Saved entries:
..............................

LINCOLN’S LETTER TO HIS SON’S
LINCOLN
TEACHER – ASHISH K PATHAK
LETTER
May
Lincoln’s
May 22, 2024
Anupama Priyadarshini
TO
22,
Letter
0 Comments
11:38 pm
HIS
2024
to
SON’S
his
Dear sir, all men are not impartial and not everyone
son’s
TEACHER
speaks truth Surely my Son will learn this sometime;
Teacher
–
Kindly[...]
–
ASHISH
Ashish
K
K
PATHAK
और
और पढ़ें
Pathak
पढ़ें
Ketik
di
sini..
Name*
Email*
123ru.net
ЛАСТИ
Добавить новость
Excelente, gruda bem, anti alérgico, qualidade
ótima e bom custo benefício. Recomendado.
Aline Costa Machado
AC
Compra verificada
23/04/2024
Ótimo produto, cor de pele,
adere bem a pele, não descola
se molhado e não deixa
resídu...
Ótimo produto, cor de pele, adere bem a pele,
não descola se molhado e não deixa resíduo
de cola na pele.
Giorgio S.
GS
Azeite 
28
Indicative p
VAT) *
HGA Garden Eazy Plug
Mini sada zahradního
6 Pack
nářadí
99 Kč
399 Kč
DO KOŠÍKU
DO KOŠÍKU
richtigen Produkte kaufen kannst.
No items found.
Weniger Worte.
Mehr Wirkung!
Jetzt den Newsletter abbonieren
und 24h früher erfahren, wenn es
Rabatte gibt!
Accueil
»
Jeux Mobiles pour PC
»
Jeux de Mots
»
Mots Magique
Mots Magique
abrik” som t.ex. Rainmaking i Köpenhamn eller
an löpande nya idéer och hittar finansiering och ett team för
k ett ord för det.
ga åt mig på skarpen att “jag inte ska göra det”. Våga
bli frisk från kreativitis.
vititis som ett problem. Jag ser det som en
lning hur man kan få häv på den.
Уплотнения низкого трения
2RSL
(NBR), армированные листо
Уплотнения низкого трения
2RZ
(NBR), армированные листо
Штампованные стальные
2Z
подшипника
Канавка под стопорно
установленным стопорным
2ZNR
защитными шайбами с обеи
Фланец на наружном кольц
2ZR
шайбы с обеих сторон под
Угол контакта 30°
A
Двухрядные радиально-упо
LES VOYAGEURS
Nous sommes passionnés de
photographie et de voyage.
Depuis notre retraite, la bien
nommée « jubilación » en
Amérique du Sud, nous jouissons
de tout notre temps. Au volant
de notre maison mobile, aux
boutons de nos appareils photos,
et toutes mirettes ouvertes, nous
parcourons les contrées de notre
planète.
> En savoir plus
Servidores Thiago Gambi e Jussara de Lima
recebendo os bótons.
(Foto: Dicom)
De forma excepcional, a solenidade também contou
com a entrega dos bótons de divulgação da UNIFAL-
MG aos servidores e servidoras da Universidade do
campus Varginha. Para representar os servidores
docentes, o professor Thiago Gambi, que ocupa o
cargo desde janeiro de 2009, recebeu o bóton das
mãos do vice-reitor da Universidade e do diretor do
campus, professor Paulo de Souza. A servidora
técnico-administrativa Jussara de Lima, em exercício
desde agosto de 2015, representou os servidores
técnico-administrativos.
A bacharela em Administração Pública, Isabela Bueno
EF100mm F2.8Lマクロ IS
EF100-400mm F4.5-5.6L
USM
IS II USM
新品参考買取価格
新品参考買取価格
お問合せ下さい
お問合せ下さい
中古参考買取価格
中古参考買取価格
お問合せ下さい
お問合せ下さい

..............................

Please update the material above by putting "Word Magic" in place of "Mots Magique" wherever it appears, leaving everything else unchanged.

LINCOLN’S LETTER TO HIS SON’S
LINCOLN
TEACHER – ASHISH K PATHAK
LETTER
May
Lincoln’s
May 22, 2024
Anupama Priyadarshini
TO
22,
Letter
0 Comments
11:38 pm
HIS
2024
to
SON’S
his
Dear sir, all men are not impartial and not everyone
son’s
TEACHER
speaks truth Surely my Son will learn this sometime;
Teacher
–
Kindly[...]
–
ASHISH
Ashish
K
K
PATHAK
और
और पढ़ें
Pathak
पढ़ें
Ketik
di
sini..
Name*
Email*
123ru.net
ЛАСТИ
Добавить новость
Excelente, gruda bem, anti alérgico, qualidade
ótima e bom custo benefício. Recomendado.
Aline Costa Machado
AC
Compra verificada
23/04/2024
Ótimo produto, cor de pele,
adere bem a pele, não descola
se molhado e não deixa
resídu...
Ótimo produto, cor de pele, adere bem a pele,
não descola se molhado e não deixa resíduo
de cola na pele.
Giorgio S.
GS
Azeite 
28
Indicative p
VAT) *
HGA Garden Eazy Plug
Mini sada zahradního
6 Pack
nářadí
99 Kč
399 Kč
DO KOŠÍKU
DO KOŠÍKU
richtigen Produkte kaufen kannst.
No items found.
Weniger Worte.
Mehr Wirkung!
Jetzt den Newsletter abbonieren
und 24h früher erfahren, wenn es
Rabatte gibt!
Accueil
»
Jeux Mobiles pour PC
»
Jeux de Mots
»
Word Magic
Word Magic
abrik” som t.ex. Rainmaking i Köpenhamn eller
an löpande nya idéer och hittar finansiering och ett team för
k ett ord för det.
ga åt mig på skarpen att “jag inte ska göra det”. Våga
bli frisk från kreativitis.
vititis som ett problem. Jag ser det som en
lning hur man kan få häv på den.
Уплотнения низкого трения
2RSL
(NBR), армированные листо
Уплотнения низкого трения
2RZ
(NBR), армированные листо
Штампованные стальные
2Z
подшипника
Канавка под стопорно
установленным стопорным
2ZNR
защитными шайбами с обеи
Фланец на наружном кольц
2ZR
шайбы с обеих сторон под
Угол контакта 30°
A
Двухрядные радиально-упо
LES VOYAGEURS
Nous sommes passionnés de
photographie et de voyage.
Depuis notre retraite, la bien
nommée « jubilación » en
Amérique du Sud, nous jouissons
de tout notre temps. Au volant
de notre maison mobile, aux
boutons de nos appareils photos,
et toutes mirettes ouvertes, nous
parcourons les contrées de notre
planète.
> En savoir plus
Servidores Thiago Gambi e Jussara de Lima
recebendo os bótons.
(Foto: Dicom)
De forma excepcional, a solenidade também contou
com a entrega dos bótons de divulgação da UNIFAL-
MG aos servidores e servidoras da Universidade do
campus Varginha. Para representar os servidores
docentes, o professor Thiago Gambi, que ocupa o
cargo desde janeiro de 2009, recebeu o bóton das
mãos do vice-reitor da Universidade e do diretor do
campus, professor Paulo de Souza. A servidora
técnico-administrativa Jussara de Lima, em exercício
desde agosto de 2015, representou os servidores
técnico-administrativos.
A bacharela em Administração Pública, Isabela Bueno
EF100mm F2.8Lマクロ IS
EF100-400mm F4.5-5.6L
USM
IS II USM
新品参考買取価格
新品参考買取価格
お問合せ下さい
お問合せ下さい
中古参考買取価格
中古参考買取価格
お問合せ下さい
お問合せ下さい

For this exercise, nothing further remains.